TEILE DER ÜBUNG:
(A) Aktualisiere im Textauszug alles von „Wenn der Staat“ bis hinunter zu „auch verdient werden.“, indem du „Zuckerbrot“ durch „Lockmittel“ ersetzt. Gib den so geänderten Abschnitt vollständig wieder.
(B) Woran haben sich laut Textauszug die Bürger und die Firmen so sehr gewöhnt?

TEXTAUSZUG:
^^^^^^^^^^^^^^^^

Wenn der Staat sich nicht traut, diesen Finanz- und Spekulationsmärkten den Riegel vorzuschieben, muss er Investitionen in die Realwirtschaft lukrativer / konkurrenzfähiger machen. Ein Fehler ist es jedoch, die Lohnkosten dafür anzugreifen.

An gar keiner Stelle müssen wir Schulden machen. Im Moment benutzen die Parteien und ganz besonders die SPD die Einnahmen des Staates als Zuckerbrot für ihre Klientel. Sie schieben ihren Wählern Geld zu und hoffen, dass die sich bei der nächsten Wahl daran erinnern. Das ist so viel Geld, dass der Staat nicht in der Lage ist, genügend Einnahmen zu generieren. Die Bürger, aber auch die Firmen haben sich so sehr an das Prinzip Gießkanne gewöhnt, dass sie gar nicht auf die Idee kommen, mit dem auszukommen, was da ist. Dabei weiß jede Hausfrau, dass sie nicht über ihre Verhältnisse leben kann. Alles was sie ausgibt, muss auch verdient werden.


FXG36 
Beitragsersteller
 19.11.2024, 14:20
An gar keiner Stelle müssen wir Schulden machen.

Schulden werden gemacht. Aktuell ist es das Ausland. Sollten wir die Leistungsbilanzüberschüsse inkl. aller internationaler Risiken beibehalten?

^^^^^^^^^^^^^^^^

BEREITGESTELLTE DATENSÄTZE:
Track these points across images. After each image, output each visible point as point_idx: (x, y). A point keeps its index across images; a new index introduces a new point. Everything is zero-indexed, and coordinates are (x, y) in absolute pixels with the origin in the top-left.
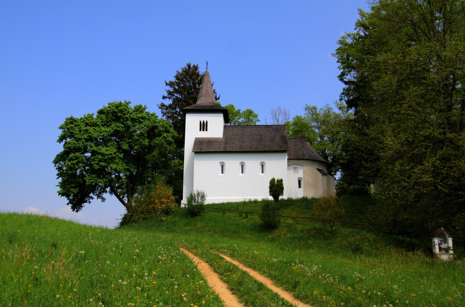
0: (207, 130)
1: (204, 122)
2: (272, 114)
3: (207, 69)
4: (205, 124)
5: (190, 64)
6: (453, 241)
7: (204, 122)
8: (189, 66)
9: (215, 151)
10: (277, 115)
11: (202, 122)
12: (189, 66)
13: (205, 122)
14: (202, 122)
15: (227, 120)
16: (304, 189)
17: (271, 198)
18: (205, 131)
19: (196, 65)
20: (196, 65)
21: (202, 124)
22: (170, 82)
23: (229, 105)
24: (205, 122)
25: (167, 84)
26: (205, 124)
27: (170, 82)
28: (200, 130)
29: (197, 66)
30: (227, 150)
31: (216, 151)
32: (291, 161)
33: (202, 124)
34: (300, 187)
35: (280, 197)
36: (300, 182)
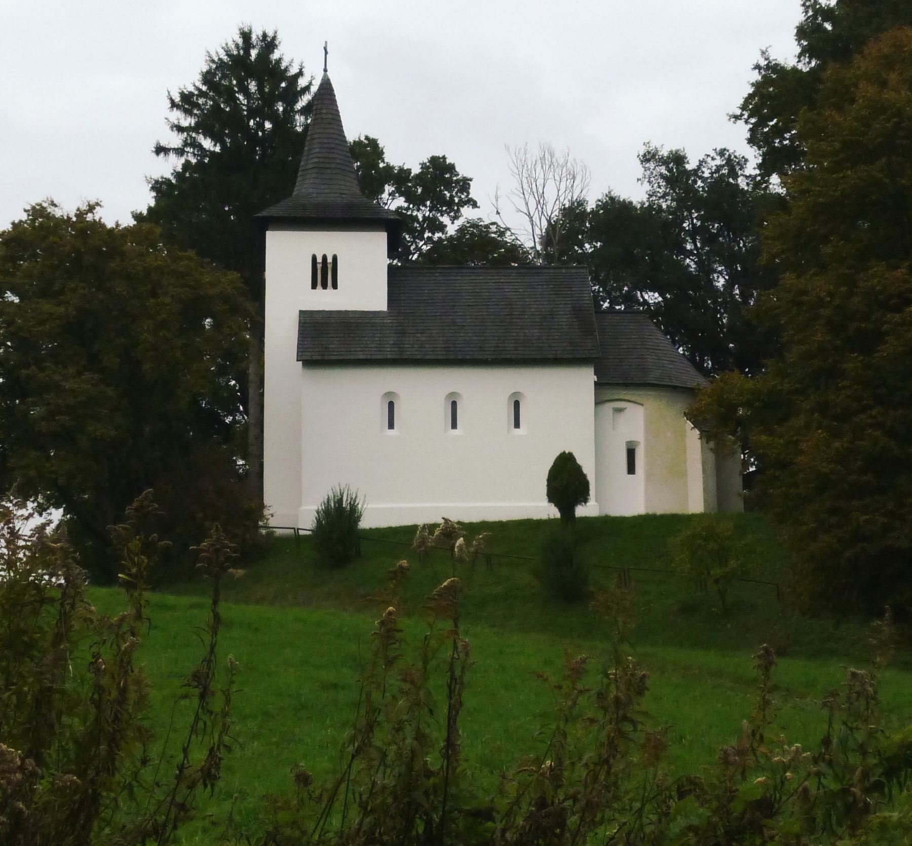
0: (335, 286)
1: (325, 258)
2: (520, 174)
3: (325, 70)
4: (330, 266)
5: (250, 31)
6: (120, 573)
7: (325, 258)
8: (246, 36)
9: (369, 357)
10: (540, 182)
11: (319, 260)
12: (246, 36)
13: (330, 260)
14: (319, 260)
15: (395, 248)
16: (649, 476)
17: (553, 512)
18: (330, 290)
19: (270, 34)
20: (270, 34)
21: (319, 266)
22: (183, 95)
23: (363, 139)
24: (330, 260)
25: (174, 105)
26: (330, 266)
27: (183, 95)
28: (314, 286)
29: (274, 38)
30: (407, 355)
31: (374, 357)
32: (610, 393)
33: (319, 266)
34: (631, 469)
35: (581, 511)
36: (631, 454)
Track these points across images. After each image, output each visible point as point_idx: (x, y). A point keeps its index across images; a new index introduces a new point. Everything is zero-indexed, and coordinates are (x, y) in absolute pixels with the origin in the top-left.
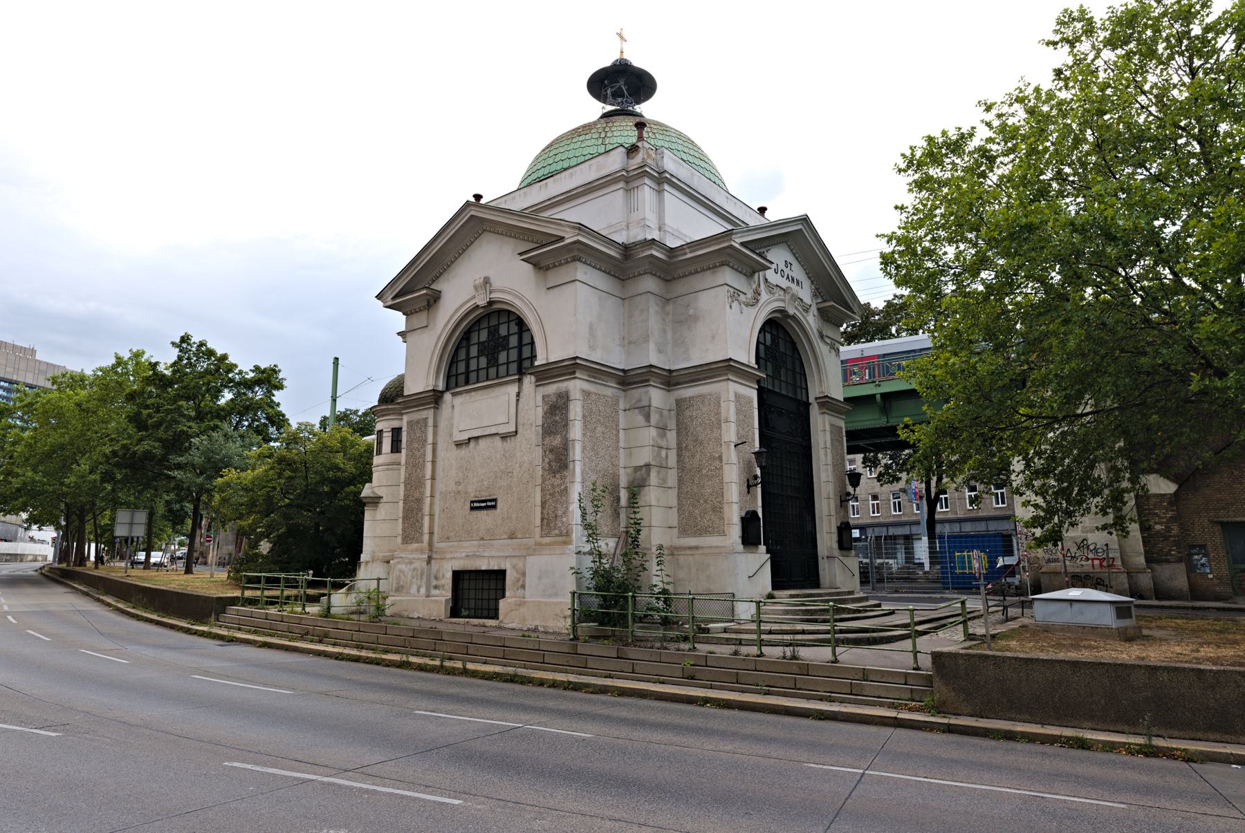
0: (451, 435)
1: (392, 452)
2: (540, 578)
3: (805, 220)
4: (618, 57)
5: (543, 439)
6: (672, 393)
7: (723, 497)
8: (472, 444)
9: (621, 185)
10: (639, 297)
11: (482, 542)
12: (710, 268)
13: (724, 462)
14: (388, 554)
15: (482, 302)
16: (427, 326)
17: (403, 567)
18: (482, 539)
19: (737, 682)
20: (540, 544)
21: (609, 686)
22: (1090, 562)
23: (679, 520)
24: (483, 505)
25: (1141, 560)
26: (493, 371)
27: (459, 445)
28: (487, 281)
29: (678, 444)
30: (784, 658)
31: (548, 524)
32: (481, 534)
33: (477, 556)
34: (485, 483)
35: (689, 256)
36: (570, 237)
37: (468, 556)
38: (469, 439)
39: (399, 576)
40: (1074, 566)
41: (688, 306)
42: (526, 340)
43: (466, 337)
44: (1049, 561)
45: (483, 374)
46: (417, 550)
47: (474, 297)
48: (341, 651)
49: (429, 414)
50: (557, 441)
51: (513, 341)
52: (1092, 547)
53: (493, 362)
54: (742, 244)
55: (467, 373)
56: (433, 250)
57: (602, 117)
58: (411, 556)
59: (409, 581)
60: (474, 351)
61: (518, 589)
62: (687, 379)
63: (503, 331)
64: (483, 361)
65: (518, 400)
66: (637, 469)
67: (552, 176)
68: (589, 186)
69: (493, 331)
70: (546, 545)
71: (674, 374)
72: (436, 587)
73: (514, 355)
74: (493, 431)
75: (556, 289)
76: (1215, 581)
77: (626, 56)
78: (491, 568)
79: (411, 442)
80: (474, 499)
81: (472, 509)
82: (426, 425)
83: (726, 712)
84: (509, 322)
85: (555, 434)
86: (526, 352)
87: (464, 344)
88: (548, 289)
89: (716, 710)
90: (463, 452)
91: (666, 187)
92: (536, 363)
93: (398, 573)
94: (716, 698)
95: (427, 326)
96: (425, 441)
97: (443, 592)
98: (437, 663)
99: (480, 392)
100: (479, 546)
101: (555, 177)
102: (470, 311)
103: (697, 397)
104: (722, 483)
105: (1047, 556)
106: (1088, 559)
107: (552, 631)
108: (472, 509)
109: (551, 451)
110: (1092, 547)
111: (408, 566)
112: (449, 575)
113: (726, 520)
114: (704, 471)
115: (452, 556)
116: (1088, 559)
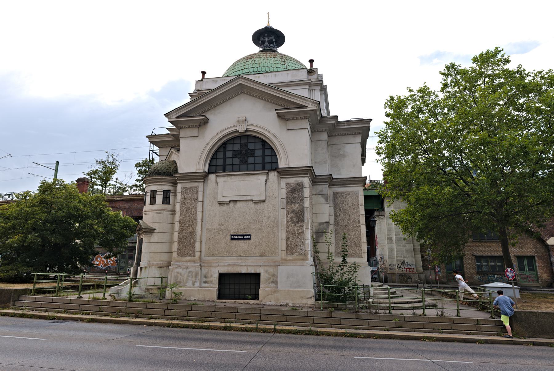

^^^^^^^^^^^^^^^^

ANTWORTEN JE AUFGABE:
(A)
Wenn der Staat sich nicht traut, diesen Finanz- und Spekulationsmärkten den Riegel vorzuschieben, muss er Investitionen in die Realwirtschaft lukrativer / konkurrenzfähiger machen. Ein Fehler ist es jedoch, die Lohnkosten dafür anzugreifen.

An gar keiner Stelle müssen wir Schulden machen. Im Moment benutzen die Parteien und ganz besonders die SPD die Einnahmen des Staates als Lockmittel für ihre Klientel. Sie schieben ihren Wählern Geld zu und hoffen, dass die sich bei der nächsten Wahl daran erinnern. Das ist so viel Geld, dass der Staat nicht in der Lage ist, genügend Einnahmen zu generieren. Die Bürger, aber auch die Firmen haben sich so sehr an das Prinzip Gießkanne gewöhnt, dass sie gar nicht auf die Idee kommen, mit dem auszukommen, was da ist. Dabei weiß jede Hausfrau, dass sie nicht über ihre Verhältnisse leben kann. Alles was sie ausgibt, muss auch verdient werden.

(B) An das Prinzip Gießkanne.